Nick’s dad was now connected through the Bluetooth in my car, so when the Funeral Director returned we were all able to participate in the conversation. I reintroduced them. The Funeral Director apologized once again and assured us that he had double checked, and everything was now in order. He still looked tormented.
“This has never happened before,” he insisted.
“Oh we believe you!” We answered in unison, laughing. Colorful memories sprang to my mind of other times when we had heard those exact words in relation to Nick’s antics.
“I’m telling you, our son is pranking us. Here, read this text his dad sent me. I hadn’t even read it myself, and I said the same thing to you,” I urged.
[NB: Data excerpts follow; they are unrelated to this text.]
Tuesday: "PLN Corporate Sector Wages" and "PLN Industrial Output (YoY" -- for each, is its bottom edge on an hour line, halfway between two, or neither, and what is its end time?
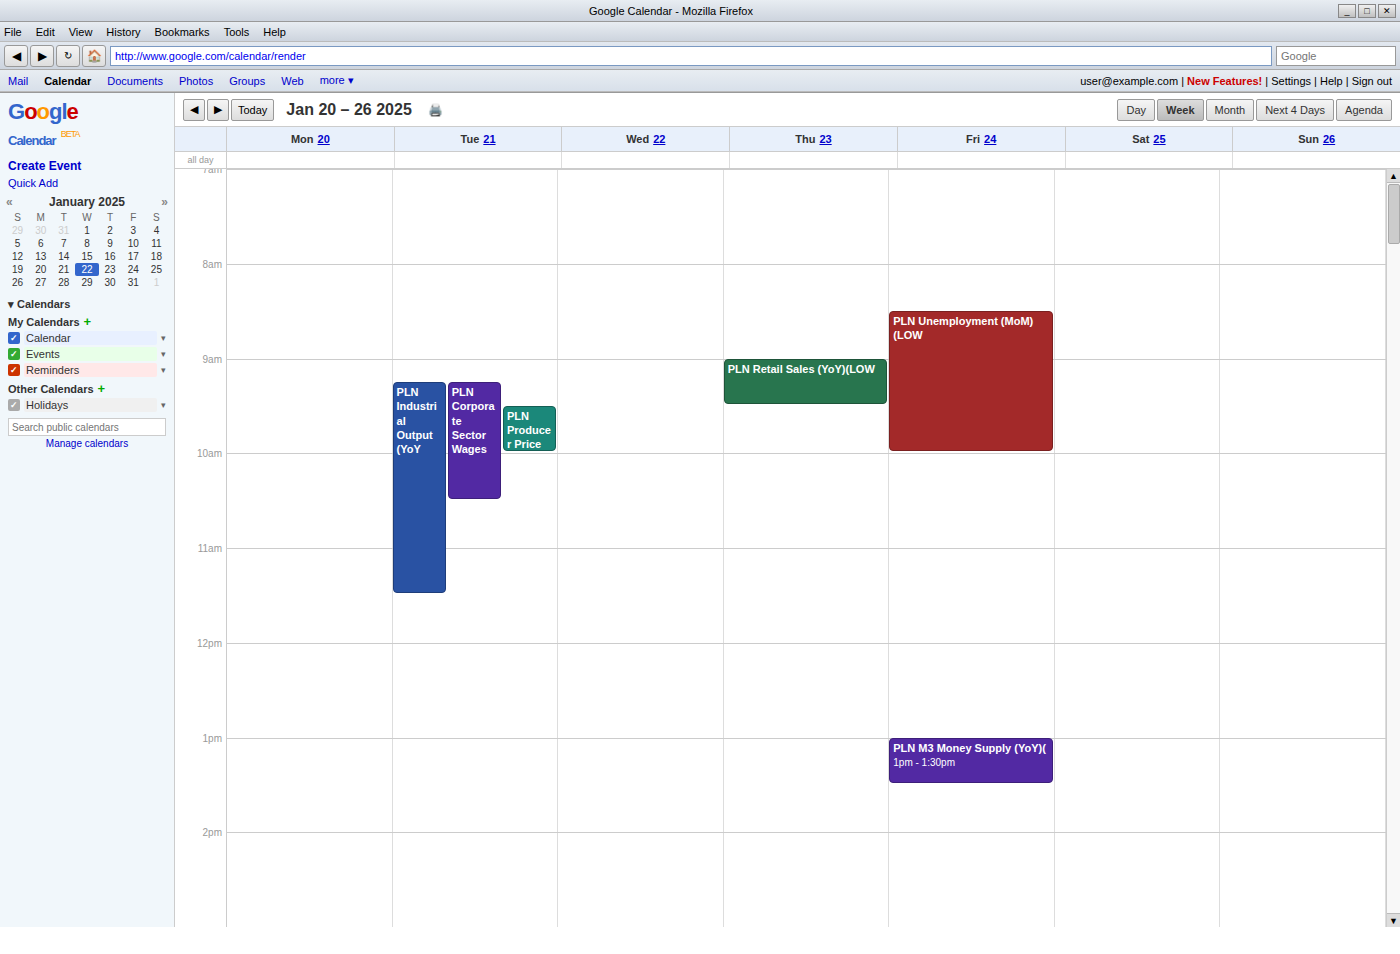
"PLN Corporate Sector Wages": 10:30 AM, halfway between the 10 AM and 11 AM lines. "PLN Industrial Output (YoY": 11:30 AM, halfway between the 11 AM and 12 PM lines.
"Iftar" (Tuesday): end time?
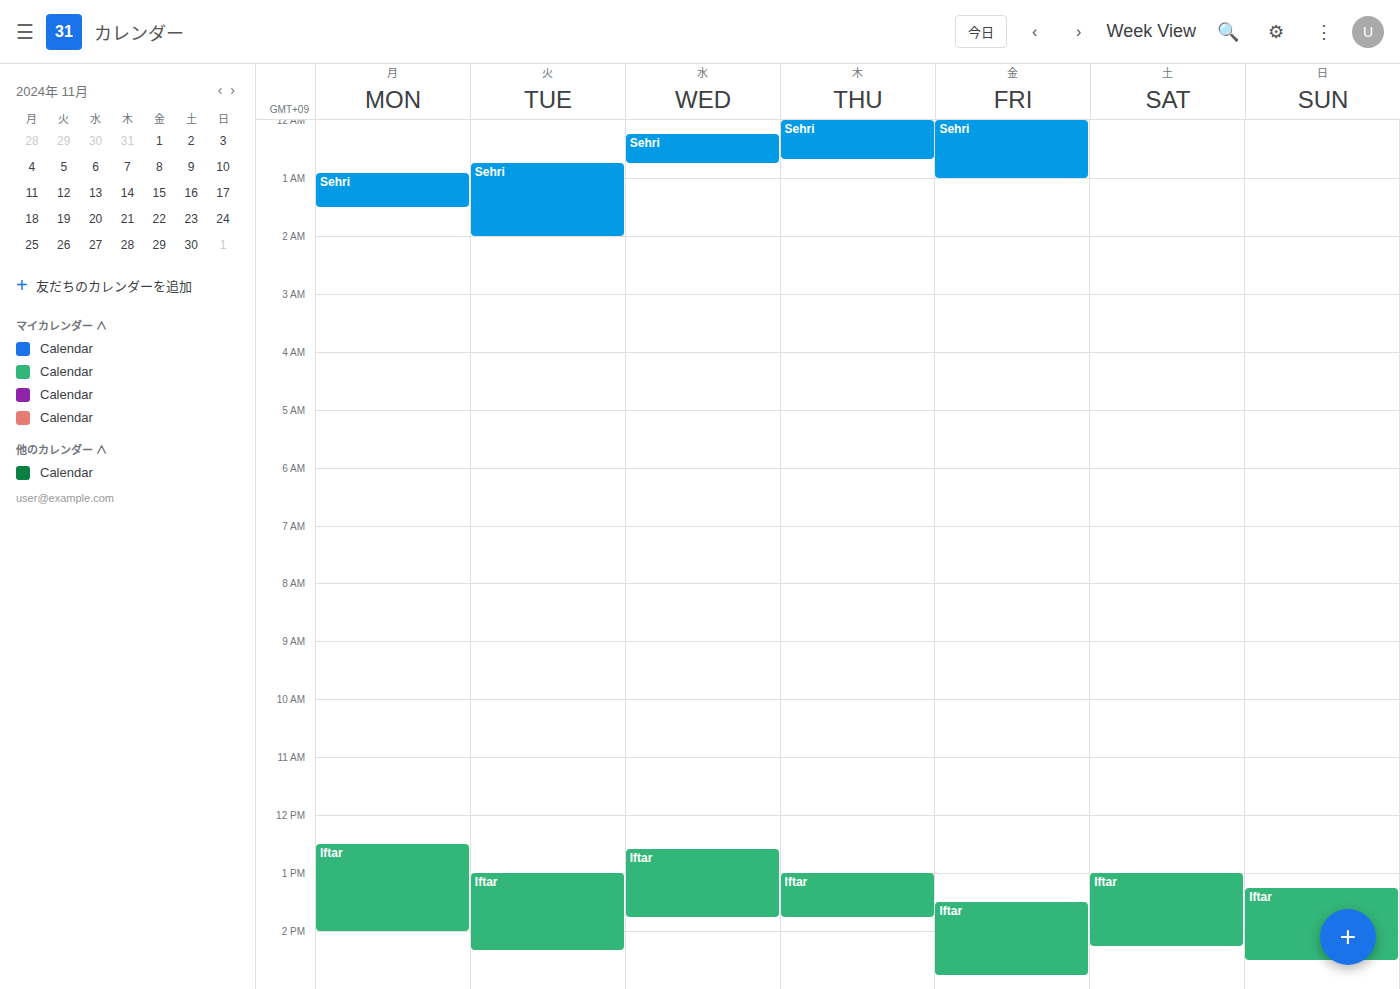
2:20 PM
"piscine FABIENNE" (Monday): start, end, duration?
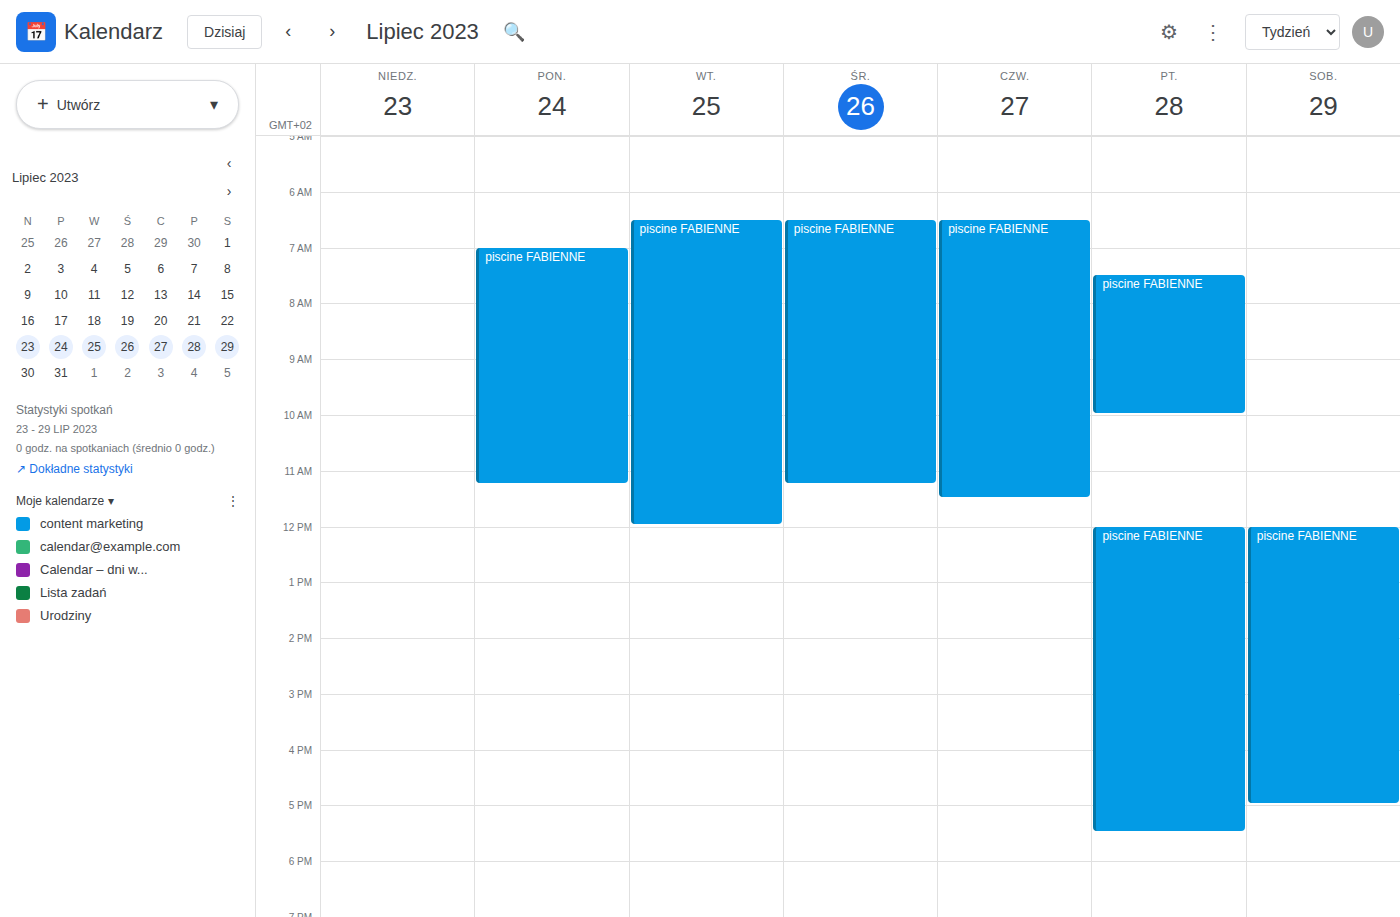
7:00 AM to 11:15 AM, 4 hours 15 minutes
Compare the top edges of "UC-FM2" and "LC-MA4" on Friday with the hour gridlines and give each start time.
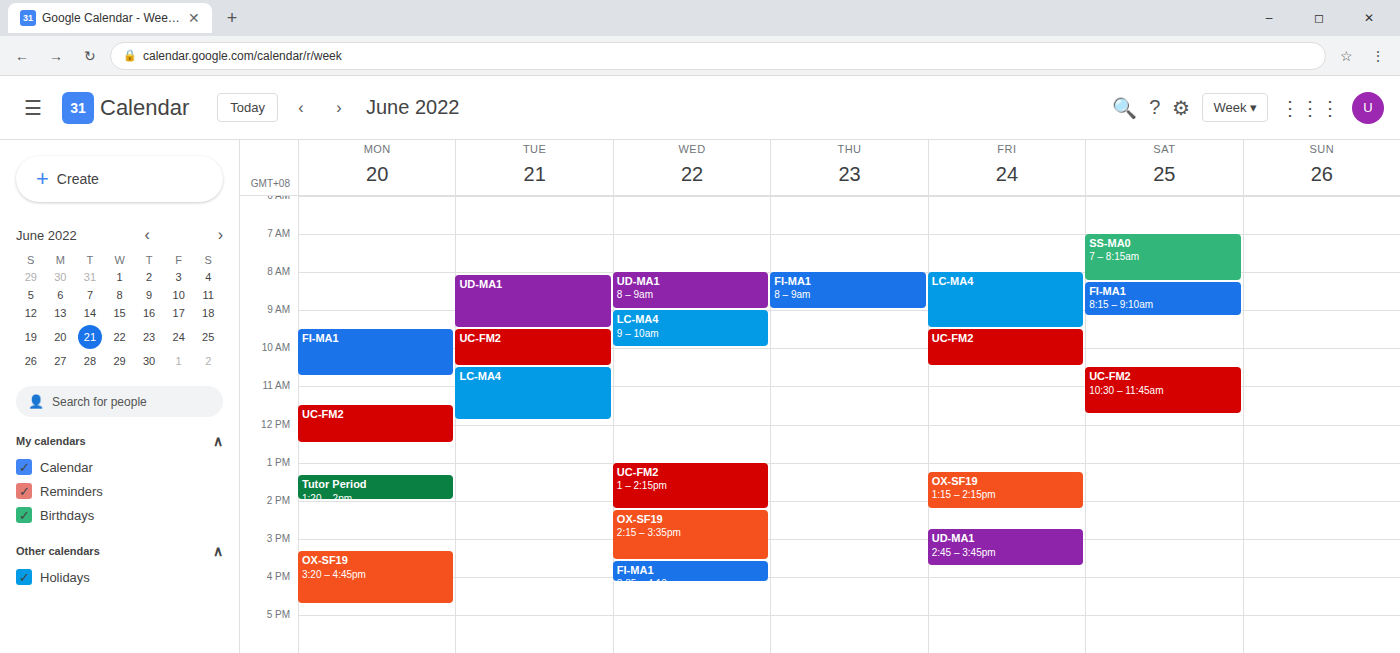
"UC-FM2": 09:30, halfway between the 09:00 and 10:00 lines. "LC-MA4": 08:00, exactly on the 08:00 line.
The Funeral Director read the text message on my phone, and I could feel him relax a little. With a barely perceptible smile he said “Well, I just wish he would’ve given me a heads-up.”
“But that would’ve spoiled all the fun!” said Nick’s dad.
I’m not going to pretend the last eight months have been easy. There have been days when I could barely get out of bed. But there have been gifts too, those Moments of Grace I’ve been talking about. I never imagined I’d drive away from a funeral home with my son’s ashes in the car, smiling. I’m smiling right now as I write this. Smiling, and tearing up.
Thank you Nick. I love you.
Postscript: It's now been almost three and a half years since Nick passed. After several more of these types of experiences, (they continue to this day), and much study and exploration on my part, I now know that my son is not lost to me. He is very present in my life and the lives of those he loves.